Les auteur(e)s Indiens sont très conscient(e)s de représenter une alternative aux techniques littéraires occidentales comme aux attentes des lecteurs. Ils savent qu’ils mettent en place une variété de stratégies de résistance contre les vues impérialistes globalisantes, ils célèbrent les valeurs Indiennes que la conversion forcée au christianisme aurait voulu éradiquer. Paula Gunn Allen en 1986 écrivait : « la dévaluation du rôle des femmes a accompagné les tentatives de christianisation et d’occidentalisation des populations Indiennes.» Le fait qu’ait été imposée une éducation à l’occidentale pour les enfants Indiens a causé des changements, des distorsions dans les modes de vie des communautés Indiennes. Les mouvements féministes des Indiennes ont été pris au piège de l’A.I.M. (American Indian movement) dirigé par des hommes qui voyaient certaines luttes plus essentielles et plus urgentes que d’améliorer le sort des femmes au sein de leurs communautés. Piège aussi pour ces hommes, qui au nom de l’égalité ethnique s’alignaient sur le système patriarcal institutionnalisé afin d’avoir le même statut que tout homme blanc. Au début des années 70, les Indiennes se sont trouvées pressées de choisir entre se battre contre l’oppression raciste ou bien l’oppression masculine. Elles n’ont jamais cessé de se référer aux rôles traditionnels des femmes Indiennes afin que leur approche du féminisme coïncide avec le militantisme Indien contre la société dominante. Si le féminisme des occidentales réclamait de se défaire du fardeau de la maternité, les Indiennes au contraire militaient pour l’acquisition d’une liberté personnelle et la récupération d’une identité pleinement Indienne, qui passe obligatoirement par l’expérience de la maternité.
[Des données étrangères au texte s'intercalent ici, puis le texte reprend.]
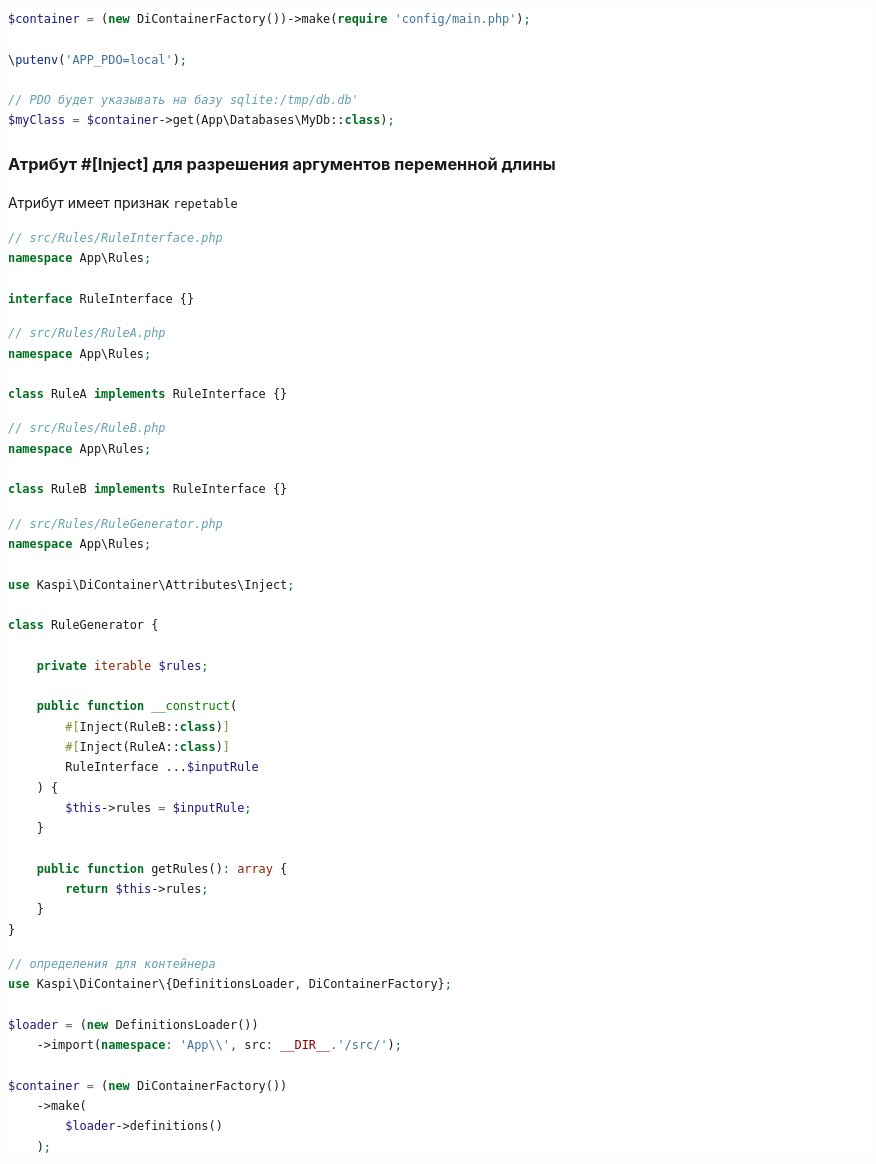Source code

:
 ```php
$container = (new DiContainerFactory())->make(require 'config/main.php');

\putenv('APP_PDO=local');

// PDO будет указывать на базу sqlite:/tmp/db.db'
$myClass = $container->get(App\Databases\MyDb::class);
```

### Атрибут #[Inject] для разрешения аргументов переменной длины

Атрибут имеет признак `repetable`

```php
// src/Rules/RuleInterface.php
namespace App\Rules;

interface RuleInterface {}
```
```php
// src/Rules/RuleA.php
namespace App\Rules;

class RuleA implements RuleInterface {}
```
```php
// src/Rules/RuleB.php
namespace App\Rules;

class RuleB implements RuleInterface {}
```
```php
// src/Rules/RuleGenerator.php
namespace App\Rules;

use Kaspi\DiContainer\Attributes\Inject;

class RuleGenerator {

    private iterable $rules;

    public function __construct(
        #[Inject(RuleB::class)]
        #[Inject(RuleA::class)]
        RuleInterface ...$inputRule
    ) {
        $this->rules = $inputRule;
    }
    
    public function getRules(): array {
        return $this->rules;
    }
}
```
```php
// определения для контейнера
use Kaspi\DiContainer\{DefinitionsLoader, DiContainerFactory};

$loader = (new DefinitionsLoader())
    ->import(namespace: 'App\\', src: __DIR__.'/src/');

$container = (new DiContainerFactory())
    ->make(
        $loader->definitions()
    );
```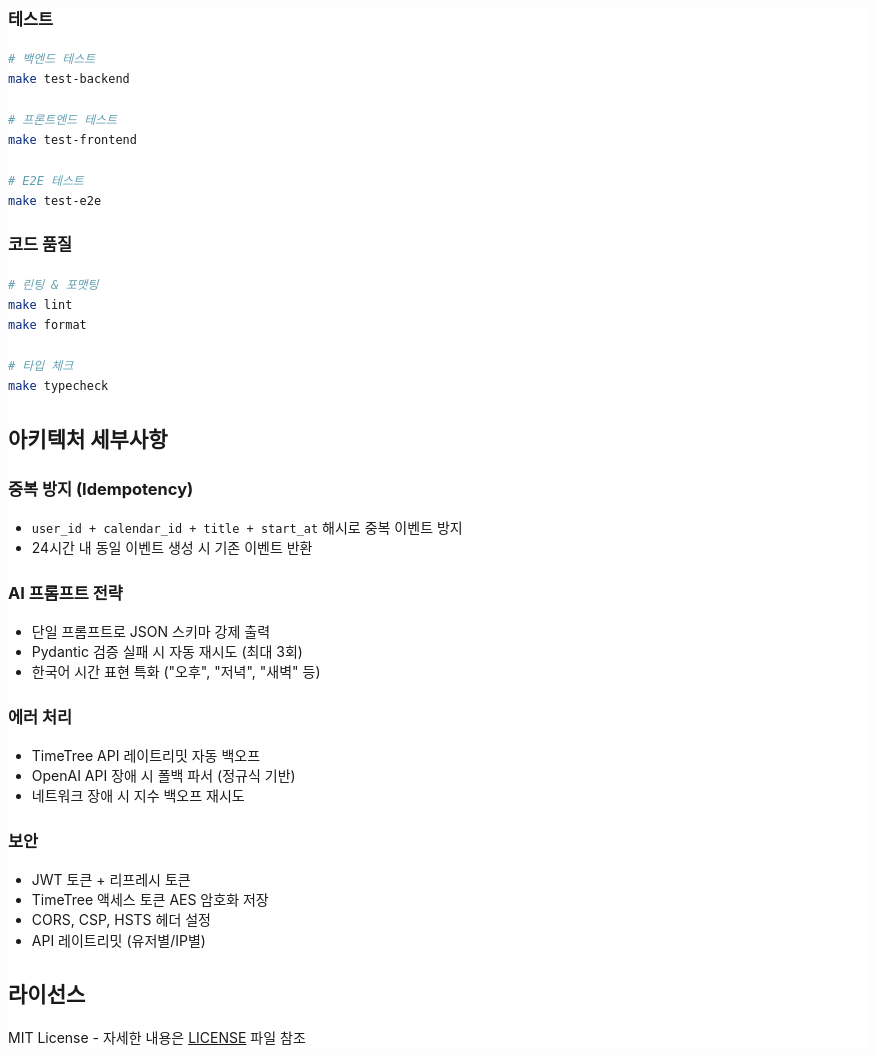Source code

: ### 테스트

```bash
# 백엔드 테스트
make test-backend

# 프론트엔드 테스트  
make test-frontend

# E2E 테스트
make test-e2e
```

### 코드 품질

```bash
# 린팅 & 포맷팅
make lint
make format

# 타입 체크
make typecheck
```

## 아키텍처 세부사항

### 중복 방지 (Idempotency)
- `user_id + calendar_id + title + start_at` 해시로 중복 이벤트 방지
- 24시간 내 동일 이벤트 생성 시 기존 이벤트 반환

### AI 프롬프트 전략
- 단일 프롬프트로 JSON 스키마 강제 출력
- Pydantic 검증 실패 시 자동 재시도 (최대 3회)
- 한국어 시간 표현 특화 ("오후", "저녁", "새벽" 등)

### 에러 처리
- TimeTree API 레이트리밋 자동 백오프
- OpenAI API 장애 시 폴백 파서 (정규식 기반)
- 네트워크 장애 시 지수 백오프 재시도

### 보안
- JWT 토큰 + 리프레시 토큰
- TimeTree 액세스 토큰 AES 암호화 저장
- CORS, CSP, HSTS 헤더 설정
- API 레이트리밋 (유저별/IP별)

## 라이선스

MIT License - 자세한 내용은 [LICENSE](LICENSE) 파일 참조
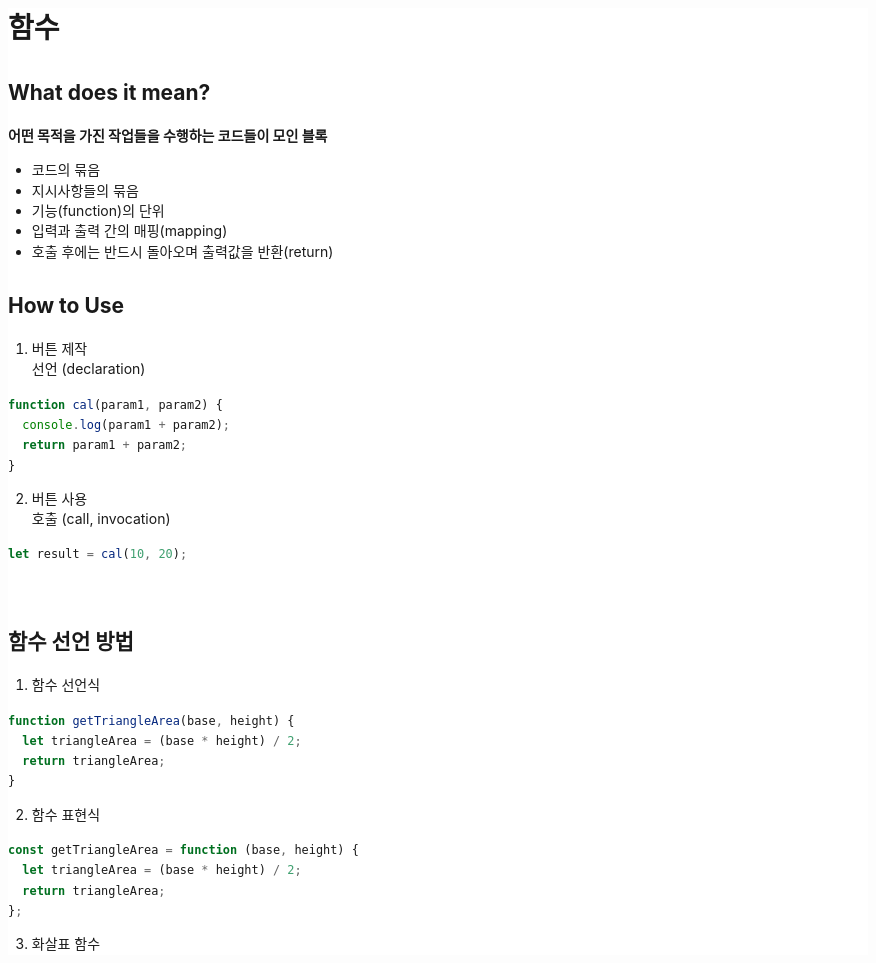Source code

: # 함수

## What does it mean?

**어떤 목적을 가진 작업들을 수행하는 코드들이 모인 블록**

- 코드의 묶음
- 지시사항들의 묶음
- 기능(function)의 단위
- 입력과 출력 간의 매핑(mapping)
- 호출 후에는 반드시 돌아오며 출력값을 반환(return)
  </br>

## How to Use

1. 버튼 제작  
   선언 (declaration)

```javascript
function cal(param1, param2) {
  console.log(param1 + param2);
  return param1 + param2;
}
```

2. 버튼 사용  
   호출 (call, invocation)

```javascript
let result = cal(10, 20);
```

</br>

## 함수 선언 방법

1. 함수 선언식

```javascript
function getTriangleArea(base, height) {
  let triangleArea = (base * height) / 2;
  return triangleArea;
}
```

2. 함수 표현식

```javascript
const getTriangleArea = function (base, height) {
  let triangleArea = (base * height) / 2;
  return triangleArea;
};
```

3. 화살표 함수
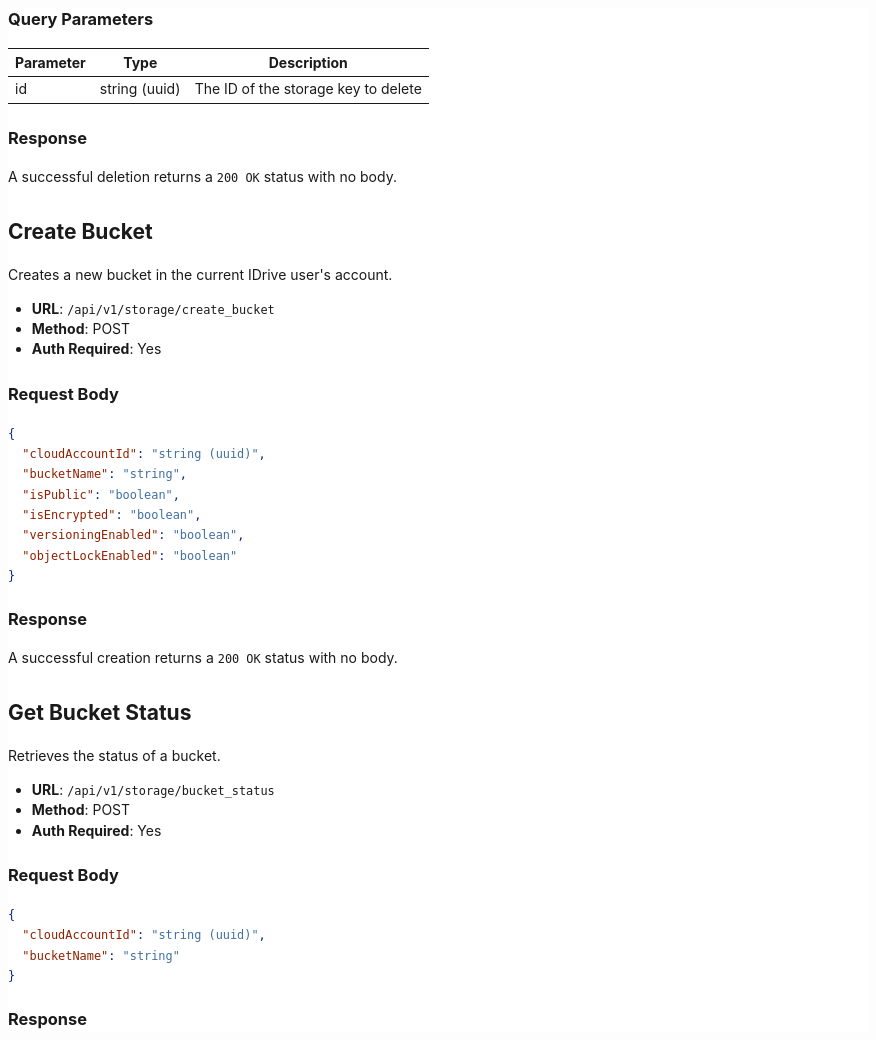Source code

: ### Query Parameters

| Parameter | Type | Description |
|-----------|------|-------------|
| id | string (uuid) | The ID of the storage key to delete |

### Response

A successful deletion returns a `200 OK` status with no body.

## Create Bucket

Creates a new bucket in the current IDrive user's account.

- **URL**: `/api/v1/storage/create_bucket`
- **Method**: POST
- **Auth Required**: Yes

### Request Body

```json
{
  "cloudAccountId": "string (uuid)",
  "bucketName": "string",
  "isPublic": "boolean",
  "isEncrypted": "boolean",
  "versioningEnabled": "boolean",
  "objectLockEnabled": "boolean"
}
```

### Response

A successful creation returns a `200 OK` status with no body.

## Get Bucket Status

Retrieves the status of a bucket.

- **URL**: `/api/v1/storage/bucket_status`
- **Method**: POST
- **Auth Required**: Yes

### Request Body

```json
{
  "cloudAccountId": "string (uuid)",
  "bucketName": "string"
}
```

### Response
La cohésion des tribus s’est trouvée mise à mal lorsque l’équilibre reposant sur les relations entre femmes dans la communauté a été affaibli. Les cultures Indiennes croyaient en la vertu de l’harmonie. La femme était au centre du réseau complexe des relations qui construisait l’équilibre et procurait l’harmonie, en particulier les « aînées ». Les femmes Indiennes et les auteures parmi elles veulent faire valoir leur ancien système égalitaire, dit matriarcal ou gynarchique, selon des traditions considérées comme sacrées. Les auteures Indiennes en témoignant, en évoquant, en faisant vivre des personnages féminins imprégnés de ces traditions militent pour la complémentarité des genres en demandant que soit reconnue la dignité et le pouvoir bienfaisant des mères au sein des communautés. En montrant des personnalités féminines fortes dont les vies et les expériences sont au service de la communauté elles revendiquent pour les femmes qu’on les gratifie en retour d’un grand respect et d’une forme d’autorité.